(Stored data Opens)

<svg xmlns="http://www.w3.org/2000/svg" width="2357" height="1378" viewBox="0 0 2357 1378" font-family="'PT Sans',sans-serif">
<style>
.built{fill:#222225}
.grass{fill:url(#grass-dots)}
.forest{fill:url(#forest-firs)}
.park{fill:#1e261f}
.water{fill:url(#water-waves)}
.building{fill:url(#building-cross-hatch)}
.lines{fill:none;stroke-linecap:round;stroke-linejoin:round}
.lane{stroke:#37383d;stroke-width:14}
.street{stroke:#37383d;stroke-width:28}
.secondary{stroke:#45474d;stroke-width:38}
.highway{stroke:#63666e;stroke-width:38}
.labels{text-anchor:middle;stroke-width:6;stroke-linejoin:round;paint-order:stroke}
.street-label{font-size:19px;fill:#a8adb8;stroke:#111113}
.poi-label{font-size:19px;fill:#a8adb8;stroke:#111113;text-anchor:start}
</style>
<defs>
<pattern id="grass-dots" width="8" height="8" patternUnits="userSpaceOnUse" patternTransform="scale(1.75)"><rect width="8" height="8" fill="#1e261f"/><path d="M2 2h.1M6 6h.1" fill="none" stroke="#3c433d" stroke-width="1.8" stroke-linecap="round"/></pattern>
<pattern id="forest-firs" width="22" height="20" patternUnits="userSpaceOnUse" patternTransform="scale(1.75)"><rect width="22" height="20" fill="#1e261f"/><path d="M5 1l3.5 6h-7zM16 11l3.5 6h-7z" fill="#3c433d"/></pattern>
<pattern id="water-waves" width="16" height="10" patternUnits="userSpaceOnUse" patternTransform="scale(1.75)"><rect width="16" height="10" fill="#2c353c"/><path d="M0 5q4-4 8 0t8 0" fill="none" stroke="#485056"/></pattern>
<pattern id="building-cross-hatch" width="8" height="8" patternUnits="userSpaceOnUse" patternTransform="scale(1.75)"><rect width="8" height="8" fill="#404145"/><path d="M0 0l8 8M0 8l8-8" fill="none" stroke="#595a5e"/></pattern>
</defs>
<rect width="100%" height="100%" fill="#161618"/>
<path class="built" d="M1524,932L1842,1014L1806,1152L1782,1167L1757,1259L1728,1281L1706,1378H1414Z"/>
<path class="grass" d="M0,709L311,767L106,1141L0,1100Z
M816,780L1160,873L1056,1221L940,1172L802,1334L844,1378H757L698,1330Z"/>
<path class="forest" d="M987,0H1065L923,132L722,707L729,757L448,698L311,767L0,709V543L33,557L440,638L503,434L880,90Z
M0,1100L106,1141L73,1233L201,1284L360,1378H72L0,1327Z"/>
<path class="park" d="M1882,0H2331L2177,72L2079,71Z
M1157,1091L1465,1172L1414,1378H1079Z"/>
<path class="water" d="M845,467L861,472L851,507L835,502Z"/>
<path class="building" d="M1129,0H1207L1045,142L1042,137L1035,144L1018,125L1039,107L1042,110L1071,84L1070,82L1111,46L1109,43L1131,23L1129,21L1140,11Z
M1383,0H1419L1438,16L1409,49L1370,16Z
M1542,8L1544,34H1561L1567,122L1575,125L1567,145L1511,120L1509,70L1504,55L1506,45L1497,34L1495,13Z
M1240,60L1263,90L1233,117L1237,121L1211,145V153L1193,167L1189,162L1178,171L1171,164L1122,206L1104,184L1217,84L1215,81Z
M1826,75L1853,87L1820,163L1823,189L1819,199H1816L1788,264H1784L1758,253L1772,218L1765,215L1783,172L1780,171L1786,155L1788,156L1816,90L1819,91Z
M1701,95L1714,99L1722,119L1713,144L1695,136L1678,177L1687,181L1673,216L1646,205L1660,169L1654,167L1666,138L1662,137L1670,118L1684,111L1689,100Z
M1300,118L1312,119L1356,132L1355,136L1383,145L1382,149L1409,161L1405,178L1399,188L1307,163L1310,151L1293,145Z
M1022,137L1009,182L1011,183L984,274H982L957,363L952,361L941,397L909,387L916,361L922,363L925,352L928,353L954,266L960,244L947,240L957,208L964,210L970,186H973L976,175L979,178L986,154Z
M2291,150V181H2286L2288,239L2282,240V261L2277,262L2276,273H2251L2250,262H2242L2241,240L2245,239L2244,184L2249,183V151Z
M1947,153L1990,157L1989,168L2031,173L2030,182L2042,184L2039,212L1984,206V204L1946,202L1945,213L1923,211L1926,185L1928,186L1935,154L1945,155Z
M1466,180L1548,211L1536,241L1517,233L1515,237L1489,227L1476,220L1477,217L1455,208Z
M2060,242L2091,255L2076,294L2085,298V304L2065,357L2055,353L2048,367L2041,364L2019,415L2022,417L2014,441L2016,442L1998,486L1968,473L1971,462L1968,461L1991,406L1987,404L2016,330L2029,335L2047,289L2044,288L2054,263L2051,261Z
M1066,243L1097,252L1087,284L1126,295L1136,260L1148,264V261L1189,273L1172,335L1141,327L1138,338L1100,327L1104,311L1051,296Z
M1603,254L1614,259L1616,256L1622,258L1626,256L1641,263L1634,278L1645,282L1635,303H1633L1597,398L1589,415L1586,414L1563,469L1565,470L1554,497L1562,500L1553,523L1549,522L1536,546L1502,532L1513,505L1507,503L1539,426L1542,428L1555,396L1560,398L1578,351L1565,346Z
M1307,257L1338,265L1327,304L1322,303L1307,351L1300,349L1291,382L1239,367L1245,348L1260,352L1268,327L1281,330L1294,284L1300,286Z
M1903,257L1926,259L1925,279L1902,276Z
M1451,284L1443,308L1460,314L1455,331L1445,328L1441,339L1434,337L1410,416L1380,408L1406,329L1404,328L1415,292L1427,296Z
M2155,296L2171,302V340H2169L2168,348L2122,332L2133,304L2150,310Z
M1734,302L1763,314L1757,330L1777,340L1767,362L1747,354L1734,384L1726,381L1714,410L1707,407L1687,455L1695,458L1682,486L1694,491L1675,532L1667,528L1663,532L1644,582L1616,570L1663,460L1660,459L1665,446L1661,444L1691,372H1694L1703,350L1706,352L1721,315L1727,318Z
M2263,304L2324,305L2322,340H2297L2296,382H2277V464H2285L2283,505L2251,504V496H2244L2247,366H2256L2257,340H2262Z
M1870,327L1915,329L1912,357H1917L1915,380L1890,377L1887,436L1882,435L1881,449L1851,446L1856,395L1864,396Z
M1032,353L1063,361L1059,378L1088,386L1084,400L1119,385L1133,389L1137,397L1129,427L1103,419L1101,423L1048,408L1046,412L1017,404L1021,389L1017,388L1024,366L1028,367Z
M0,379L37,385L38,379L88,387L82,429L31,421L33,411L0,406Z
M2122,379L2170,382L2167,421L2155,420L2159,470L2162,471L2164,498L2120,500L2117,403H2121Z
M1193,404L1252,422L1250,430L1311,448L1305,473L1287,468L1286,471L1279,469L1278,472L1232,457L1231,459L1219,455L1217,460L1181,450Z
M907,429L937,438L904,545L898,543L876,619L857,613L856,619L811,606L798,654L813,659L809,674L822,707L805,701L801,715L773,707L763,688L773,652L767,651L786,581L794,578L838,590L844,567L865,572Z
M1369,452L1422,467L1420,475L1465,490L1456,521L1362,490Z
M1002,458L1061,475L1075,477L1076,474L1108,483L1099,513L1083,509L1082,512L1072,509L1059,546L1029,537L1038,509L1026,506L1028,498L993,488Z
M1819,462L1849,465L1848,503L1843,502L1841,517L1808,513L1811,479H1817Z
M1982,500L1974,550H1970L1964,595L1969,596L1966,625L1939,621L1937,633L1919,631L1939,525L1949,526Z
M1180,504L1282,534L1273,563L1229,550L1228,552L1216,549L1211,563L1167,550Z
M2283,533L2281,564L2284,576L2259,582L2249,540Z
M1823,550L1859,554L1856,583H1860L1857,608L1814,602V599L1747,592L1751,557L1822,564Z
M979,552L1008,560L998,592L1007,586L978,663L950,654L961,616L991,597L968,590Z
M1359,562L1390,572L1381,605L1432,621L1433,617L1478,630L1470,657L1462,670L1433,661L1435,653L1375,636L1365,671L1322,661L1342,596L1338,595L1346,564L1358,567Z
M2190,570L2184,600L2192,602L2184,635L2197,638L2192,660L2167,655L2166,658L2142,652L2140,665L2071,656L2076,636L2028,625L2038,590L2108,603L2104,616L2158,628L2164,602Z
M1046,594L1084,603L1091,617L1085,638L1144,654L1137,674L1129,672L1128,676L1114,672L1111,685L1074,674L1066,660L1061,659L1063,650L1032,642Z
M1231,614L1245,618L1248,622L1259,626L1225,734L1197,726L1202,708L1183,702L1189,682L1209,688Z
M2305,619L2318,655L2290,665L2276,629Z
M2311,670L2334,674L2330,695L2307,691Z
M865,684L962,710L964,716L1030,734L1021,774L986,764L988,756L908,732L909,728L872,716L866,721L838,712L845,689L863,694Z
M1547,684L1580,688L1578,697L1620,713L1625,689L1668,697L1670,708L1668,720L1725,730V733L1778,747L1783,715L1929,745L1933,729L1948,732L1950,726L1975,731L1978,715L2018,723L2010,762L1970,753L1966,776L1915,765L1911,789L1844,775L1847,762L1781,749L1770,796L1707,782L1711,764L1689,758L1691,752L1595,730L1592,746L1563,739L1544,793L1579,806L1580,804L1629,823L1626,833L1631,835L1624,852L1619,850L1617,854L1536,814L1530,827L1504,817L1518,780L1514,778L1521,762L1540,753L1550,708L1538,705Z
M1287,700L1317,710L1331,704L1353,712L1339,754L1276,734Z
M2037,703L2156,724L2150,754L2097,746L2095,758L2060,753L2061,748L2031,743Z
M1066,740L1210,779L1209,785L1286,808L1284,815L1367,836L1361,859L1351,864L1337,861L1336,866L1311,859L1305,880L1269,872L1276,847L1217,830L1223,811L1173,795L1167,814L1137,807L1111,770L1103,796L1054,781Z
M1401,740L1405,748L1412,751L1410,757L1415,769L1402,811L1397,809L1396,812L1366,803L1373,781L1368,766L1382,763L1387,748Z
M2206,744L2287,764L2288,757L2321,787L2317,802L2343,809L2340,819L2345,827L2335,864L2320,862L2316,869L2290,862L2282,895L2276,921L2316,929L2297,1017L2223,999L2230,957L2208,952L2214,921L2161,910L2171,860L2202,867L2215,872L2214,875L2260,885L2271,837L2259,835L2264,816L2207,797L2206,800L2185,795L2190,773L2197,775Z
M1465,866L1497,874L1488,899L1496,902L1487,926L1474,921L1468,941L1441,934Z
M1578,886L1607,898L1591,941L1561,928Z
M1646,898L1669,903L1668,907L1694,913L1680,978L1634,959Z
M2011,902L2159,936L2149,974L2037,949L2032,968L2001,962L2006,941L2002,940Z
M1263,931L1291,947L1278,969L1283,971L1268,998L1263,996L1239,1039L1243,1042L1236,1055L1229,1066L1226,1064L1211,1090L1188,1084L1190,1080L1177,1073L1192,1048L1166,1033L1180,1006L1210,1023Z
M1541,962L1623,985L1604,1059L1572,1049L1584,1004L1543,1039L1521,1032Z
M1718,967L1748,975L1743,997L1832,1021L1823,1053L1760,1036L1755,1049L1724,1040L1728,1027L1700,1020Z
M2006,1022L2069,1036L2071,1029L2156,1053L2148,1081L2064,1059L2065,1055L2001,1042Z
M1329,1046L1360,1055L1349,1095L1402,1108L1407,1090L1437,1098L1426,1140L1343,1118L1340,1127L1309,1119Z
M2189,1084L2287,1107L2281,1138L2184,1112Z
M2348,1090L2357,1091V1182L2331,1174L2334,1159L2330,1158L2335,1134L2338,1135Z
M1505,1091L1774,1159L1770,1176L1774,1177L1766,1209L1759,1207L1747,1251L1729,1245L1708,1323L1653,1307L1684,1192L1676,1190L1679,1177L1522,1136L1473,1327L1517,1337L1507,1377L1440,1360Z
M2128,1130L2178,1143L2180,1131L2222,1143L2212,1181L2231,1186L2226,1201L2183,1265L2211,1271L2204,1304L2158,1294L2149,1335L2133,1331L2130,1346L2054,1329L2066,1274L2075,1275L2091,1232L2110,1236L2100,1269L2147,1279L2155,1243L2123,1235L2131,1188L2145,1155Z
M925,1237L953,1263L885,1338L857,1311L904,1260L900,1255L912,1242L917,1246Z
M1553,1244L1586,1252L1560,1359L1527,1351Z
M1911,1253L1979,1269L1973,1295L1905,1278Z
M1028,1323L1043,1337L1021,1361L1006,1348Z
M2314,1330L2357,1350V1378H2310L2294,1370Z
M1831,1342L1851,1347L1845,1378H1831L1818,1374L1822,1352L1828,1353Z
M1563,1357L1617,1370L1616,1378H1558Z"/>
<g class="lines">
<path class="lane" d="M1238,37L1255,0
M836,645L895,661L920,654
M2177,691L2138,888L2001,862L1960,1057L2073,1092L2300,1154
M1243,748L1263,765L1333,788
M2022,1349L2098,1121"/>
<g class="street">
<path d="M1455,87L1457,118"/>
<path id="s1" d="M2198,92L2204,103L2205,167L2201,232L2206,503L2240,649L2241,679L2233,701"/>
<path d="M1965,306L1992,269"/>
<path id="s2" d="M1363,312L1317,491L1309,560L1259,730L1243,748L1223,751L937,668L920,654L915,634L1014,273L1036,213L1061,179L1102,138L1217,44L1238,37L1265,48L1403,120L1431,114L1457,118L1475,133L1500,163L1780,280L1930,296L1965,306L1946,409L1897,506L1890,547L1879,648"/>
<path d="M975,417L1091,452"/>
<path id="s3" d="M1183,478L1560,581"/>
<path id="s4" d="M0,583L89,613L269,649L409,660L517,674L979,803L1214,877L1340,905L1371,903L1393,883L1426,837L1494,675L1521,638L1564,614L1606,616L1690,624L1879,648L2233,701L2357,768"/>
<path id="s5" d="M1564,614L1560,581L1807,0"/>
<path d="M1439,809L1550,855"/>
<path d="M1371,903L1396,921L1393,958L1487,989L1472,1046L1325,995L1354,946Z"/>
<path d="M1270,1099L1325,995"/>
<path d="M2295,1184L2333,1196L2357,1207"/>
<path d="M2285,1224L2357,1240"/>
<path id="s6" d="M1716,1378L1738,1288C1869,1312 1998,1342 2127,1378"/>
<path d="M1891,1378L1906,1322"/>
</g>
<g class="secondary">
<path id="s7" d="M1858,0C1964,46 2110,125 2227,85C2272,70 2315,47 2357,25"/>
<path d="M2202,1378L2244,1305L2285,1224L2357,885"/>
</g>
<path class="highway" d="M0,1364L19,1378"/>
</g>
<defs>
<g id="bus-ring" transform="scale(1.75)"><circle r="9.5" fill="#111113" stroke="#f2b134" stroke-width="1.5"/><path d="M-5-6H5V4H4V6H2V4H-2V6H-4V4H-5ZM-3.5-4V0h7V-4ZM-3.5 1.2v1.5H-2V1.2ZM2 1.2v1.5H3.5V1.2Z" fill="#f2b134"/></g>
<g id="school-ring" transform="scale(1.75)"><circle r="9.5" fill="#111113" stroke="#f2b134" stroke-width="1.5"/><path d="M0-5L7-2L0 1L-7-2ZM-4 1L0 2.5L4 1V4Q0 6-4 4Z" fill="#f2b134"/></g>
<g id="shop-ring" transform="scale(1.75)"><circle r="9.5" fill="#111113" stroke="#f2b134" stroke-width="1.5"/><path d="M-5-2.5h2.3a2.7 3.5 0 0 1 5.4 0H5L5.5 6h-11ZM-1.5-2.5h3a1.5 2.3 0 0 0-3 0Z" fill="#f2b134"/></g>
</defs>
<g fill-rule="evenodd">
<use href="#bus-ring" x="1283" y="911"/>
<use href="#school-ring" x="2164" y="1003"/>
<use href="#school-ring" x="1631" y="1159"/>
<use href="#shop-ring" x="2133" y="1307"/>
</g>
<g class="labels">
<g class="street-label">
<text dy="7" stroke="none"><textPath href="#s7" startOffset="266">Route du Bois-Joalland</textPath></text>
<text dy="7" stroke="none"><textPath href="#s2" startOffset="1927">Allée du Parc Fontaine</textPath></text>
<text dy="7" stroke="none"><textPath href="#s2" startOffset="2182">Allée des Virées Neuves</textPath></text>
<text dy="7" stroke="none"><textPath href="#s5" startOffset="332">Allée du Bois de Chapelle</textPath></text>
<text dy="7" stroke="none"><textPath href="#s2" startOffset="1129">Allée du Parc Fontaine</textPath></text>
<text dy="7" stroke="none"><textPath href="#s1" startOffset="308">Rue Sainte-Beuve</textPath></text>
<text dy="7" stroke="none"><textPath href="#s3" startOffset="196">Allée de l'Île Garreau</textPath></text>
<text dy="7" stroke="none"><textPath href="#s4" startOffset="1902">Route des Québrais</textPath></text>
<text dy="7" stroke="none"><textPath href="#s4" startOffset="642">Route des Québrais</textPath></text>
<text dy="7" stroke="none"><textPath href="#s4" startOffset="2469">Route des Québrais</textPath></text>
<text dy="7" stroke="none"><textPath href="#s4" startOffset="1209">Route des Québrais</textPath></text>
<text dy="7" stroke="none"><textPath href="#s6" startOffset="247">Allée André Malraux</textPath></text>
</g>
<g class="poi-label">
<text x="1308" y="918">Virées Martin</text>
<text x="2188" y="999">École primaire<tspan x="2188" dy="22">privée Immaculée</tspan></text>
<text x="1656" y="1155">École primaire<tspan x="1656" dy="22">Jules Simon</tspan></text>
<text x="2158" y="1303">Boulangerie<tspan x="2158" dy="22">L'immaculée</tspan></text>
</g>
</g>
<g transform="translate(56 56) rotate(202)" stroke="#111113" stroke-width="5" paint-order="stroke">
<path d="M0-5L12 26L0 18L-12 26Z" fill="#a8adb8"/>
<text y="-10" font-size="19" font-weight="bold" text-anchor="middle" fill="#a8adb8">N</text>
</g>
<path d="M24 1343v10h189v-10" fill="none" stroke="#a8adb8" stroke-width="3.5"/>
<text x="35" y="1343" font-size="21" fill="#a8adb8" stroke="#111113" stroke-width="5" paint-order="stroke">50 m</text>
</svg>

(Stored data Closes)

### Work order
Would you copy every line of the entries that includes the word "lines"?

### Response to this task
.lines{fill:none;stroke-linecap:round;stroke-linejoin:round}
<g class="lines">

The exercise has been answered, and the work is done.